= Work to complete =
**A)** Using the review of the documentary about The Real Thing, decide whether each statement agrees with it: (i) The Real Thing's single stayed at No 1 for three weeks. (ii) Winning Opportunity Knocks gave the band their real break. (iii) Eddy Amoo died after the documentary was released. Answer yes or no for each, quoting the words that decide it.
**B)** Write what comes next in the review of the documentary about The Real Thing, picking up after its final sentence.

======== Extract ========

Even on a body’s last day on this planet, should someone call the words, “I would take the stars out of the sky for you,” the response, “Stop the rain from falling if you asked me to”, would bubble up from deep within.

It is the mark of a great pop song to linger so long in the memory, and the track featured prominently at the start of this affectionate look at the band who made it a No 1 hit.

Everyone of a certain vintage may know their famous number back to front, but how many are aware the four lads who sang it made pop cultural history?

Simon Sheridan’s film opened with the caption “England, summer 1976”, although I seem to recall even Scotland enjoyed that year’s record-breaking long hot summer.

The Real Thing’s single, the song of that summer, topped the charts for three weeks, with the band becoming the first all-black British band to have a No 1 hit.

Until that point it had been a steady slog up the foothills of pop, with band founders Chris Amoo and Dave Smith being joined by Chris’s brother Eddy and Ray Lake. They won Opportunity Knocks, which gave them a chance to meet Hughie Green, but not much else.

“He was actually a very amiable person,” recalled Chris Amoo, “until you crossed him.”

Their real break came when David Essex, one of many faces from yesteryear who popped up in the documentary as talking heads, invited them to do backing vocals on his tour.

Later, they would accompany Essex to apartheid South Africa to play Sun City in 1983, a move that Eddy Amoo, who died in 2018 before the documentary’s release, acknowledged was the lowest point in his career.

======== Excerpted records ========

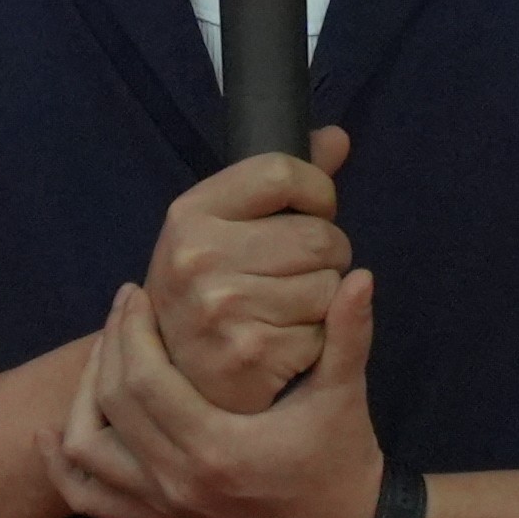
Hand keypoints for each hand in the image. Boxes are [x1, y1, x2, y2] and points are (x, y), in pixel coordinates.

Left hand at [48, 273, 386, 517]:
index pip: (144, 381)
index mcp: (217, 448)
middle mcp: (179, 482)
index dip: (131, 331)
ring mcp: (165, 508)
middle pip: (109, 407)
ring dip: (80, 401)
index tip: (135, 292)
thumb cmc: (344, 459)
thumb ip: (350, 334)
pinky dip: (64, 468)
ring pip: (86, 454)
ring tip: (103, 357)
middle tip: (123, 308)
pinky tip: (53, 433)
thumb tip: (362, 276)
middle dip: (108, 348)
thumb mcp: (346, 395)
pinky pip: (91, 501)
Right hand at [141, 127, 354, 414]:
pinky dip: (318, 342)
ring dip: (325, 300)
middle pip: (319, 235)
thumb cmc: (213, 292)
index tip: (314, 212)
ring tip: (289, 309)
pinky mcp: (248, 353)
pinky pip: (325, 333)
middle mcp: (196, 256)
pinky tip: (286, 344)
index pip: (282, 172)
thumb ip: (284, 182)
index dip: (316, 192)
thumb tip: (338, 137)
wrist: (180, 380)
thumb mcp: (226, 228)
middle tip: (301, 274)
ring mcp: (220, 306)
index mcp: (189, 213)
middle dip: (328, 256)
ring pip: (330, 285)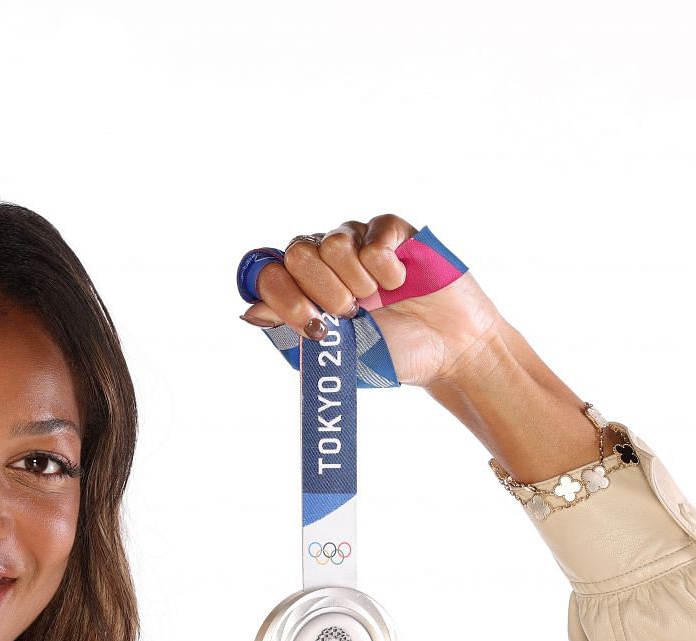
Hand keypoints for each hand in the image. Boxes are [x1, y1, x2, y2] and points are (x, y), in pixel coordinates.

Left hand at [238, 213, 502, 388]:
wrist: (444, 352)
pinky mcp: (392, 232)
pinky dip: (385, 269)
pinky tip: (399, 283)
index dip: (281, 295)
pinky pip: (373, 236)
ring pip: (332, 242)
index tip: (311, 324)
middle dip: (321, 292)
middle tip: (349, 314)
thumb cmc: (387, 353)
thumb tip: (250, 311)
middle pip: (296, 252)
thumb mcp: (332, 351)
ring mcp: (357, 242)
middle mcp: (324, 259)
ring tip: (375, 300)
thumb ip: (290, 330)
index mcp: (302, 288)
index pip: (267, 273)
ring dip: (355, 281)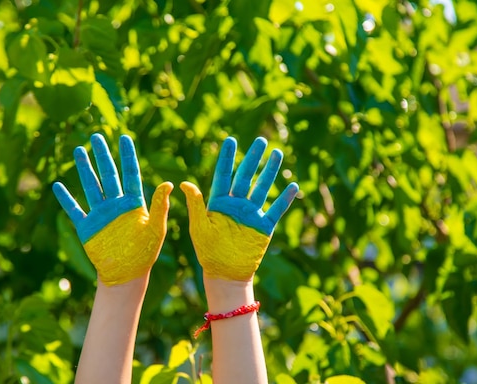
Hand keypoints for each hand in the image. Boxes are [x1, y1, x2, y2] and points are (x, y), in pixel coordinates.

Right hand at [53, 133, 172, 285]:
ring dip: (84, 169)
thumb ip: (160, 206)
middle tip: (96, 136)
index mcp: (134, 203)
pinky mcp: (87, 227)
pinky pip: (74, 209)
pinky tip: (58, 185)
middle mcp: (116, 204)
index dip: (128, 156)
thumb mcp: (156, 228)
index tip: (125, 137)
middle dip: (102, 155)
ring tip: (78, 151)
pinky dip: (66, 198)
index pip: (131, 173)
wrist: (127, 273)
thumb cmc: (145, 252)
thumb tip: (170, 183)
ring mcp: (101, 214)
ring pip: (91, 186)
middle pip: (108, 174)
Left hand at [180, 137, 298, 280]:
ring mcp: (251, 214)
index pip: (223, 175)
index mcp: (218, 202)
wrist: (225, 273)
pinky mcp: (263, 227)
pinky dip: (284, 198)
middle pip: (246, 176)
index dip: (227, 158)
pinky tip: (293, 186)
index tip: (230, 140)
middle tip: (260, 140)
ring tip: (277, 153)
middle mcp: (236, 204)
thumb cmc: (207, 251)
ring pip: (262, 188)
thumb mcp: (199, 226)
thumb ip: (195, 204)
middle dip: (253, 158)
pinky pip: (276, 210)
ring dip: (270, 171)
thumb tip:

========

= Answers to the exercises =
**A)**
(i) Yes: "topped the charts for three weeks"
(ii) No: "which gave them a chance to meet Hughie Green, but not much else"
(iii) No: "who died in 2018 before the documentary’s release"

**B)**
You To Me came along after several flops. Written by Ken Gold and Michael Denne, it remains one of the top 10 most requested songs at weddings. There would be other hits, but this was the one that changed their lives. Suddenly, everyone wanted to know about the four guys who came not from America, as was assumed, but Liverpool.

Sheridan’s large cast of commentators put the band’s fame in the context of the grim 1970s, the days of Love Thy Neighbour and The Black And White Minstrel Show on TV. Each band member had their own experiences of racism, which continued after they became famous. Whenever they went out in the nice cars their hits had bought them, the police would invariably pull them over. “Your face doesn’t fit,” said one copper. Some in the press dubbed them “the black Beatles”.

As with many bands, not everyone made it all the way. Ray Lake, the product of children’s homes of the time, was a beautiful singer and a deeply troubled soul who sought release in drink and drugs.

The years rolled on, and The Real Thing moved on to music that was more “real” to them. An album, 4 From 8 (the postcode for Toxteth is Liverpool 8) was a critical hit but the band’s mainly teenage, mostly white, fans turned away. The album has recently enjoyed a renaissance, with one track, Children Of The Ghetto, becoming something of an anthem.

All told it was a fascinating story, albeit one that could have easily been captured in an hour rather than 90 minutes (too many talking heads, too little editing).

The tale of a song that captures a time and a place forever.